I'm sure your attention has also been captivated, as mine has, by this week's passing of Queen Elizabeth II, the longest reigning monarch in the history of Britain.

I would be out of my league trying to fully explain the reasons for our fascination with the Royal Family and its accompanying pomp and circumstance; what follows are simply some random thoughts as I process the week's events.

Or maybe you aren't so fascinated. But I think most of us are moved at least a little by the scenes of opulent splendour (had to use the British spelling) of Elizabeth's coronation or her wedding to Prince Phillip. Or even the ceremonious changing of the guard at Buckingham Palace, which I first experienced as a 9-year-old. Is it perhaps the fact that we are witnessing an institution that is almost four times as old as our nation, and that Elizabeth was one of a line of 42 British monarchs dating back to William the Conqueror in 1066.

But it's certainly more than pomp and circumstance and even the constance of the monarchy through both war and peacetime, as has been referenced a good deal this week. I heard historian Sir Simon Schama comment this morning that the British crown provides the possibility of a nation not defined by increasingly hostile partisanship, as is the case in today's America. Said Schama:

“People are desperate all over the world…for a kind of global citizenship that is not a zero-sum game, that is not simply about self-advancement….”
— Quote Source


Couldn't have said it better myself. However, we as Americans, and indeed all those outside the Commonwealth, are in the position of watching the magnificence of the monarchy from a distance; there's no question in my mind that our attitudes could be considerably different -- and more than a little complicated -- if it were our tax money funding the perpetuation of this institution. There is a growing popular will in the UK to see the monarchy streamlined in the 21st century. And King Charles III does not appear insensitive to this.

Speaking of the newly proclaimed king, I have found myself thinking about him a good deal. Both of my parents died within less than a year of each other, and I remember feeling, a least for a moment, like a 50-year-old orphan. The patriarch I looked for in my father was now me, something I was not prepared for.

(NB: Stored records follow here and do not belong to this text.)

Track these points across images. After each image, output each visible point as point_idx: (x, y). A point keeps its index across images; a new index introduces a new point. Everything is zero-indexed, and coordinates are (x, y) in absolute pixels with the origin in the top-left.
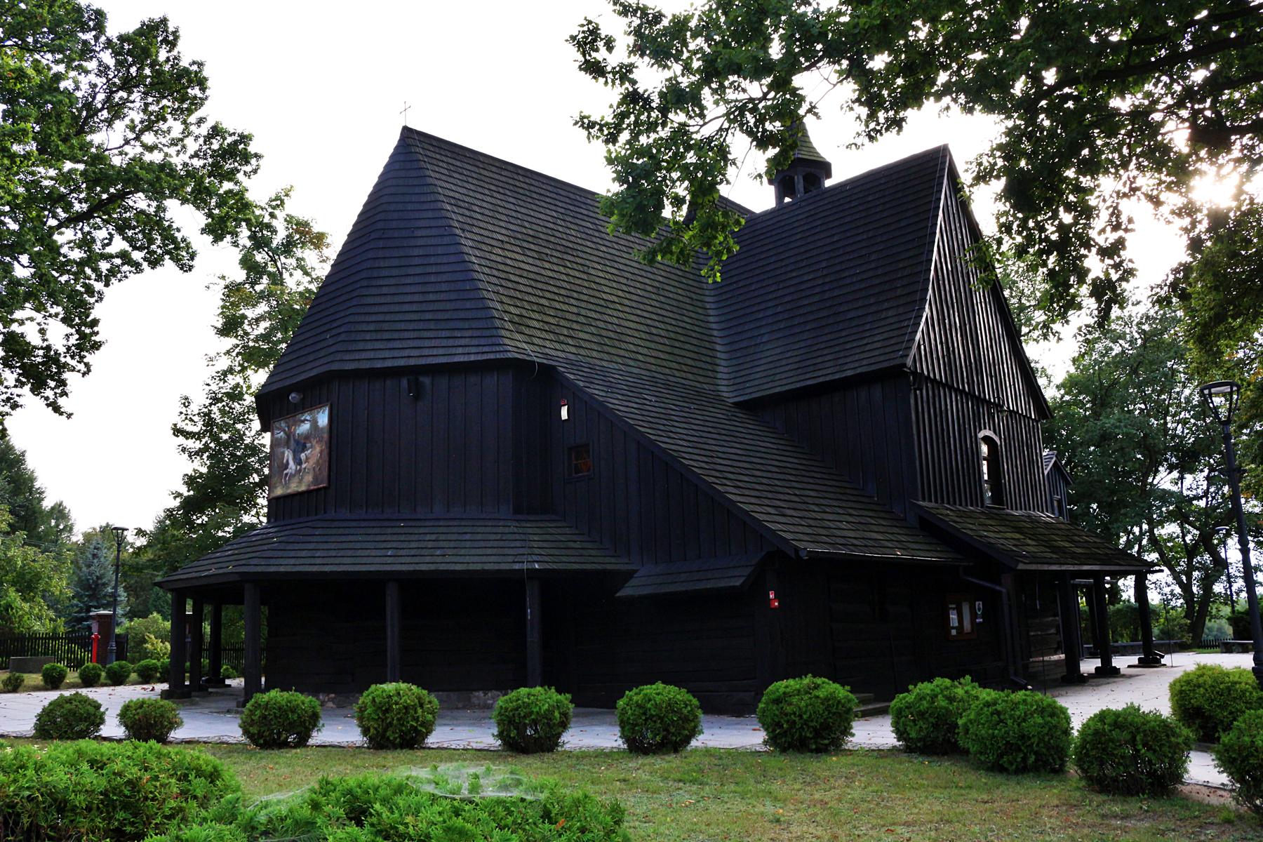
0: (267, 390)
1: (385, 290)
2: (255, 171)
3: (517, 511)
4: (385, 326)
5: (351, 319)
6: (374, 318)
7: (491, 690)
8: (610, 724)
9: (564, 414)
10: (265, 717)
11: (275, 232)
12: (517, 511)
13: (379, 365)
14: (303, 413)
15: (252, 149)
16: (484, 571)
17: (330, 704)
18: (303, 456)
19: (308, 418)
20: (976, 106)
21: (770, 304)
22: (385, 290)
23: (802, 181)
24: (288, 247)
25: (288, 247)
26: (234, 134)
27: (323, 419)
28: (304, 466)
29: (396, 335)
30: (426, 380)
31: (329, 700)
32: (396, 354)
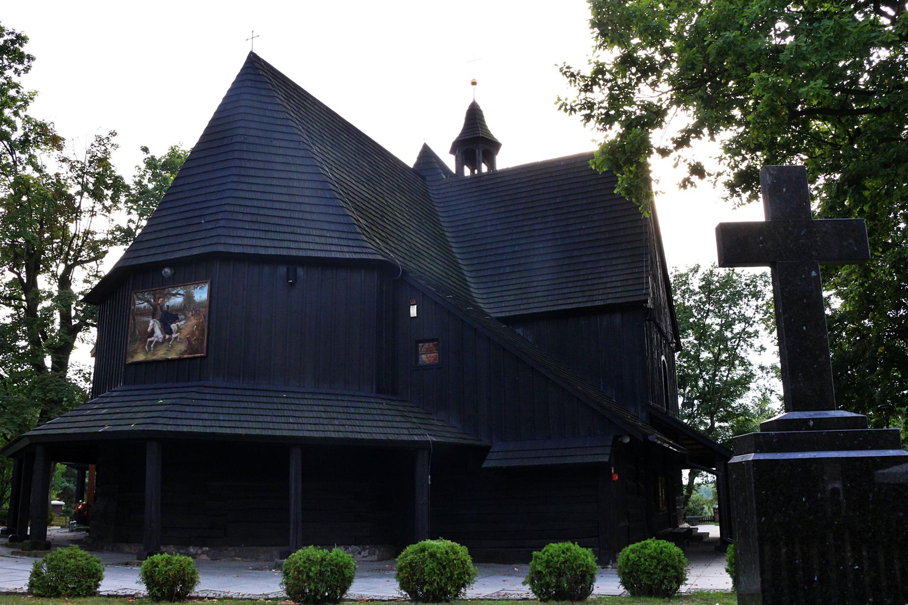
0: (119, 265)
1: (254, 188)
2: (26, 70)
3: (379, 391)
4: (261, 219)
5: (227, 208)
6: (248, 210)
7: (350, 545)
8: (613, 577)
9: (413, 311)
10: (321, 573)
11: (14, 128)
12: (379, 391)
13: (262, 252)
14: (174, 287)
15: (26, 49)
16: (326, 438)
17: (204, 557)
18: (174, 326)
19: (181, 292)
20: (32, 151)
21: (507, 244)
22: (254, 188)
23: (481, 155)
24: (24, 144)
25: (24, 144)
26: (13, 33)
27: (201, 294)
28: (174, 336)
29: (272, 228)
30: (301, 272)
31: (203, 553)
32: (277, 244)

Charles has had 73 years to prepare, and yet I can't help thinking he must feel inadequate to the task of fulfilling the "promise of lifelong service I renew to you all today". Mamá is gone, but her example lives on into perpetuity. An example author Louise Penny describes as:

"Steadfast, calm, dutiful to the end. How old-fashioned and precious those qualities have become."

Indeed. Long did she reign, and now long live the King.